[Page-level text extractions]
• • • •
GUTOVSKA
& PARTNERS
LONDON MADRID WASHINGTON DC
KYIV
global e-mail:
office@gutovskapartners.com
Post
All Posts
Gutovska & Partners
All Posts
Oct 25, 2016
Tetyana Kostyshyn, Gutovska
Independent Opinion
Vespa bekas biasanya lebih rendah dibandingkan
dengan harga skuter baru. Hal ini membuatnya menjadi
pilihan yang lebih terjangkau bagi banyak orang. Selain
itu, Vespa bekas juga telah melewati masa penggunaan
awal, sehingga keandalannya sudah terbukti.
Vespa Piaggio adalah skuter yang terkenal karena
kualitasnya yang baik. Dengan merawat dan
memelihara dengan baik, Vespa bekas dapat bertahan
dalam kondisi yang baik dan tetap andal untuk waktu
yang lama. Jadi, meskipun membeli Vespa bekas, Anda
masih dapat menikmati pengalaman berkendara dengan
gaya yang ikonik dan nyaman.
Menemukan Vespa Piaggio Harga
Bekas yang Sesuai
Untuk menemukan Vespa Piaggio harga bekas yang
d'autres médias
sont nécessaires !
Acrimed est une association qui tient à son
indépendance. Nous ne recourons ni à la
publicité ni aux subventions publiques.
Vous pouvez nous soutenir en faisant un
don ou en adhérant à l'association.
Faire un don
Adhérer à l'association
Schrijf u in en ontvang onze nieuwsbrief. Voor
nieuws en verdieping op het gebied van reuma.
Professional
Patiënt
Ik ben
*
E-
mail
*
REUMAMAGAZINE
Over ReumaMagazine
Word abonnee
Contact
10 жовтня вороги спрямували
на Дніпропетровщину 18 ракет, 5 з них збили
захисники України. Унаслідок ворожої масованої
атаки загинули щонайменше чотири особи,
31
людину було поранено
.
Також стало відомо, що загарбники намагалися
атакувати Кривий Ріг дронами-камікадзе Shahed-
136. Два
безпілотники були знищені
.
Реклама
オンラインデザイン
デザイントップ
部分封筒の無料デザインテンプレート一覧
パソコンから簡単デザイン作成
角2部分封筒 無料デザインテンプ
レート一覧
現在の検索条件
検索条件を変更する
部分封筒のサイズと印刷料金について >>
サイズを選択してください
• • • •
■ **What the task requires**: The lines you return should be those above that contain the word "Vespa", every one of them.

■ **Exercise output**:
Vespa bekas biasanya lebih rendah dibandingkan
itu, Vespa bekas juga telah melewati masa penggunaan
Vespa Piaggio adalah skuter yang terkenal karena
memelihara dengan baik, Vespa bekas dapat bertahan
yang lama. Jadi, meskipun membeli Vespa bekas, Anda
Menemukan Vespa Piaggio Harga
Untuk menemukan Vespa Piaggio harga bekas yang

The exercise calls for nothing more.